Entra por el balcón la luz apaciguada de una farola ambarina de la calle. Me hace compañía cada noche. A veces me despierto y su dulce claror me conforta. La farola vigila sobre la calle taciturna y llena de sombras y oscuridades. Incluso cuando el amanecer empieza a rondar y el despertador se dispone emitir su alarma, la farola sigue encendida. La amenaza del alba o de los primeros rayos de sol no la asustan, ella es consciente de su compromiso y de su actividad, sabe que su misión es velar para que las oscuridades no impongan su negrura.
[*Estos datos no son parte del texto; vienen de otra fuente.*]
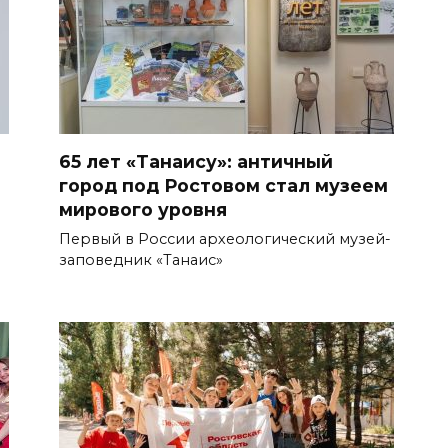
65 лет «Танаису»: античный
город под Ростовом стал музеем
мирового уровня
Первый в России археологический музей-
заповедник «Танаис»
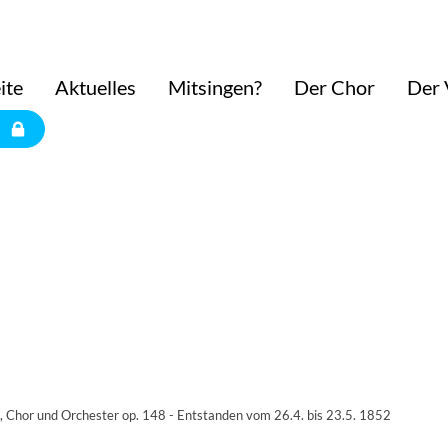
ite
Aktuelles
Mitsingen?
Der Chor
Der 
, Chor und Orchester op. 148 - Entstanden vom 26.4. bis 23.5. 1852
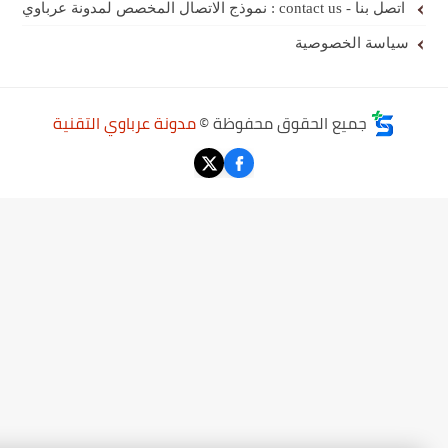
اتصل بنا - contact us : نموذج الاتصال المخصص لمدونة عرباوي
سياسة الخصوصية
جميع الحقوق محفوظة ©
مدونة عرباوي التقنية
A veces doblego mi voluntad y me levando, me acerco al balcón y la observo. Allí está implicando a las paredes, al asfalto, a los coches, a los portales y a las ventanas en su complicidad lumínica. Su luz aleja los temblorosos presentimientos del miedo y los asechos de las malas almas. Yo me sumerjo en la magia de los sueños que vuelan sobre los descampados, las ciudades, los bosques y las montañas del mundo, abandonado a mi curiosidad que quiere descubrir nuevos colores.
Se que la noche poco a poco se gasta y se termina, vuelvo a la cama esperando la blancura de la mañana. Cuando suena el despertador sospecho que la luz de la farola tiembla porque ve peligrar atropelladamente su existencia nocturna. Sonrío esperanzado porque se que aunque en un instante estremecido su luz morirá, revivirá de nuevo al terminar este día.